Fourteen staff are housed in the e-crime lab using state-of-the-art equipment to crack down on the movements of criminals who use the internet and other electronic devices.

Since 2002 police have worked with Australian federal and state police and other overseas police agencies on e-crime.

Mr Broad said that would continue, but it was time for New Zealand Police to have its own e-crime strategy.

Over the next five years, the lab will align with a National Cyber Crime Centre (NC3) that will provide a single reporting point for e-crime - able to be contacted by telephone or through the internet.

It will target and electronically patrol places where crime occurs, focusing on high priority areas such as organised crime, violence and on-line child exploitation.

Mr Broad said police had witnessed the rapid evolution of electronic crime both in New Zealand and overseas.

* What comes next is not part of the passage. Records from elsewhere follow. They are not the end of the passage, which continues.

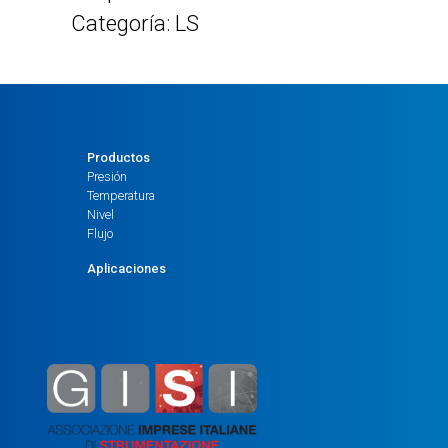
Categoría: LS
Productos
Presión
Temperatura
Nivel
Flujo
Aplicaciones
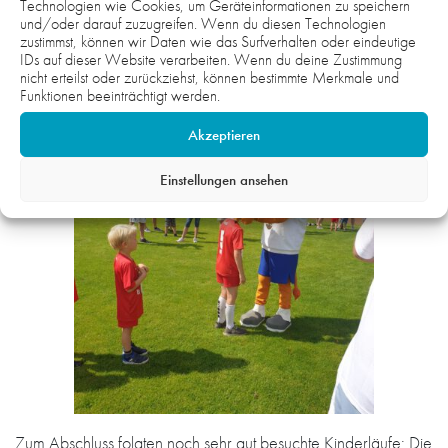
52:53 Minuten. Über fünf Kilometer musste Jurek Hegemann
Technologien wie Cookies, um Geräteinformationen zu speichern
und/oder darauf zuzugreifen. Wenn du diesen Technologien
ebenfalls nur gegen die Uhr kämpfen – mit 16:55 Minuten
zustimmst, können wir Daten wie das Surfverhalten oder eindeutige
war er zufrieden. Hinter ihm gewann in 21:55 Minuten die
IDs auf dieser Website verarbeiten. Wenn du deine Zustimmung
nicht erteilst oder zurückziehst, können bestimmte Merkmale und
26-jährige Anna Schultz-Coulon die Frauenwertung.
Funktionen beeinträchtigt werden.
Akzeptieren
Einstellungen ansehen
Zum Abschluss folgten noch sehr gut besuchte Kinderläufe: Die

"Crime is being increasingly committed in what is effectively the cyberspace wild west, a borderless environment where traditional policing methods are often no longer effective. This is the high end of new electronic crime - cyber-crime: anonymous, borderless, fast, dynamic and incorporating ever-changing and sophisticated technologies."

Traditional crimes such as illegal drugs, paedophilia and fraud were made easier by the use of computers, while police were also faced with newer forms of on-line offending, such as software piracy and hacking attacks.

One of the new e-crime developments attacks a problem which has caused police and those in the courts regular headaches in recent years - the backlog in processing electronic exhibits.

Project Eve (which stands for Environment for Virtualised Evidence) involves converting devices such as the computer hard drives of criminals into virtual images, allowing detectives to access evidence on their desktops rather than having to wait for forensic investigators to look at the evidence.

National e-crime laboratory manager Maarten Kleintjes said Project Eve would be rolled out in Auckland police stations in February next year, to be followed by Wellington and the South Island, with the idea that all stations will eventually have access to it.

It will cost several million dollars, but should bring an end to the frequent delays - sometimes as long as a year - to investigations and court cases.

Mr Broad said a big part of e-crime policing involved collaboration with local and overseas organisations such as Netsafe, which aims to keep children safe on the internet, as the way of the future in developing a combined agency approach to e-crime.